SUMMARY OF THE INVENTION
The present invention provides an assay kit for identifying and/or monitoring genotoxic modulating agents, the assay kit comprising eukaryotic cells, characterised in that the cells stably express at least one labelled centrosome marker.
A genotoxic modulating agent may be defined as an agent that effects the genotoxic damage on a cell. The genotoxic modulating agent may directly or indirectly cause, increases, potentiates, exacerbates, reduces, limits, treats or cures genotoxicity or genotoxic damage on a cell. In some embodiments, one or more of the inventions may be restricted to genotoxic agents that are deleterious to the cell; i.e., that increase genotoxicity, (for example, either directly or indirectly), (for example by potentiating the effect of a second agent or stress). In some embodiments, the invention may be related to genotoxic modulating agents that limit, reduce, treat, salve or cure the effects of a genotoxic agent or stress, either directly or indirectly. Thus, the assays of the invention can be used to detect genotoxic agents as well as detecting possible treatments or ameliorating compounds to reduce the effects of that genotoxic agent or stress or other genotoxic agent or stress. Naturally, where aspects of the invention are described in respect of one aspect of a genotoxic modulating agent (such as deleterious agents that cause DNA damage), the invention also relates to the aspect of the invention that relate to `positive` agents, that ameliorate or potentiate against DNA damage.

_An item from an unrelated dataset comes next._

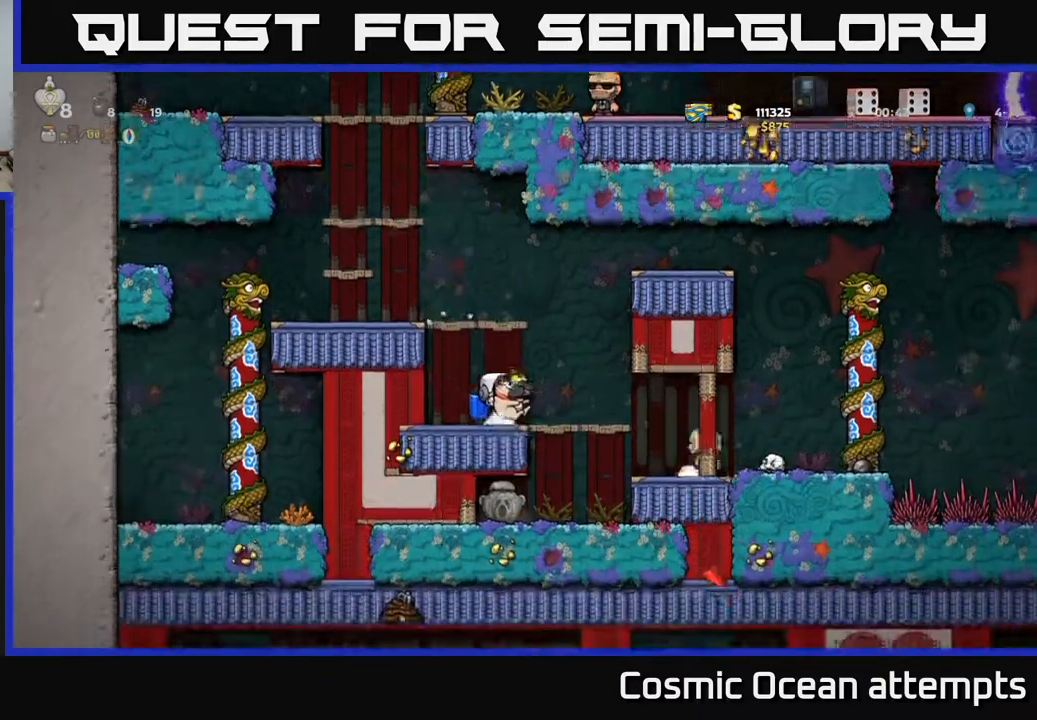
{"buttons": ["DPAD_RIGHT"], "right_stick": "center", "events": [[133, "DPAD_RIGHT", "up"], [500, "DPAD_RIGHT", "down"]]}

The centrosome marker may be selected so as to permit definitive individual quantification of the centrosome. The centrosome marker may also be selected to provide definitive visualisation of the centrosomes
The cells may be living. One of the advantages of some embodiments of the present invention is that the assay may be performed on living cells as well as, or as an alternative to, fixed cells. In some embodiments of the invention, the cells may be modified cells. Modified calls are cells whose natural response to genotoxic stress and agents has been altered. This may, for example, be as a result of genetic modification, either intentional or unintentional, gene silencing (for example, by siRNA), viral infection, bacterial infection, radiation, chemical or environmental mutagenesis. The assay can therefore be used to assess genotoxic damage or stress caused intentionally or unintentionally by viral or bacterial infection or other genotoxic stresses. The assay can also be used to assess the effect of compounds or treatments or strategies for modifying, treating, preventing, limiting or increasing the effect of genotoxic stress.
The present invention provides an assay kit that utilises centrosome amplification upon exposure to genotoxic agents by relying on a visualisation of the centrosome. In some embodiments of the invention, the centrosome marker is centrin 1. One of the advantages of centrin-1 is that it is a structural component of the centriole. However, in some embodiments, the invention provides for the use of other centrosome markers, such as one or more selected from the group consisting of gamma-tubulin, centrin3 and Aurora A.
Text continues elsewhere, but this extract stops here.